Screenshots of Exchanges, Queues page from Rabbitmq admin UI

Exchanges:

Exchanges page

Queues:

Queues page

Exchange (build) configuration:

build exchange detail page

ClusterA queue configuration:

ClusterA queue detail page

ClusterAdlr queue configuration:

ClusterAdlr queue detail page

Refer to Connections and Channels page to check connections with a username established by Screwdriver Queue Service (Producer) and Build Cluster Queue Worker (Consumer).

To get rabbitmq message delivery and acknowledgement rates refer to Message rates of each queue in Queues page.

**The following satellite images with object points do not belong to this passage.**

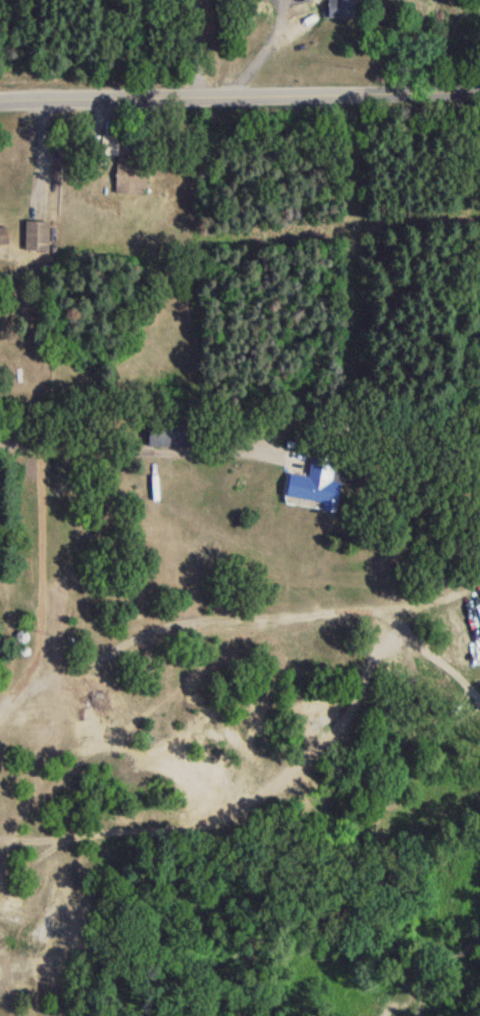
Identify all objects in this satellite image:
building: (290, 0)
building: (339, 12)
road: (242, 33)
road: (262, 41)
road: (192, 49)
road: (225, 84)
road: (239, 97)
building: (107, 150)
road: (39, 154)
building: (127, 182)
building: (34, 240)
building: (2, 241)
building: (167, 438)
road: (128, 452)
road: (39, 587)
road: (237, 622)
road: (1, 710)

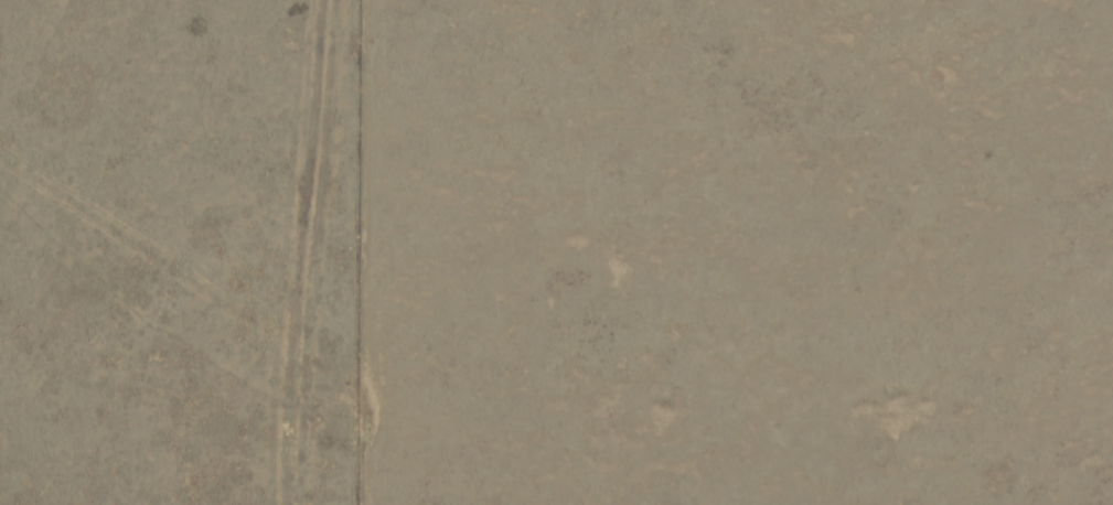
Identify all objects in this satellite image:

Setup Build Cluster Queue Worker

Please refer to

  1. Docker Image for setup and installation. Our images are tagged with the version (eg. v1.2.3) as well as a floating tag latest and stable. Most installations should be using stable or the fixed version tags.
  2. Repository for implementation.

Configure Build Cluster Queue Worker

Build Cluster Queue Worker already defaults all configuration in rabbitmq section, but you can override defaults using environment variables in rabbitmq section.

Key environment variable Description
protocol RABBITMQ_PROTOCOL Protocol to connect to rabbitmq. Use amqp for non-ssl and amqps for ssl. Default: amqp
username RABBITMQ_USERNAME User to connect and authorized to consume from rabbitmq queues
password RABBITMQ_PASSWORD password
host RABBITMQ_HOST Rabbitmq cluster hostname. Default: 127.0.0.1
port RABBITMQ_PORT Rabbitmq port. Default: 5672
vhost RABBITMQ_VIRTUAL_HOST Virtual host for queues. Default: /screwdriver
connectOptions RABBITMQ_CONNECT_OPTIONS options to configure hearbeat check and reconnect in time in case of broken connections. Default: ‘{ “json”: true, “heartbeatIntervalInSeconds”: 20, “reconnectTimeInSeconds”: 30 }’
queue RABBITMQ_QUEUE queue to consume from
prefetchCount RABBITMQ_PREFETCH_COUNT used to specify how many messages are sent at the same time. Default: “20”
messageReprocessLimit RABBITMQ_MSG_REPROCESS_LIMIT maximum number of retries in case of errors. Default: “3”. If this is set > 0 build cluster queue worker will expect deadletter queue to retry.

Build Cluster Schema Definition

  1. Build cluster schema definitions are defined here

  2. name and scmContext fields form a unique constraint for a buildcluster.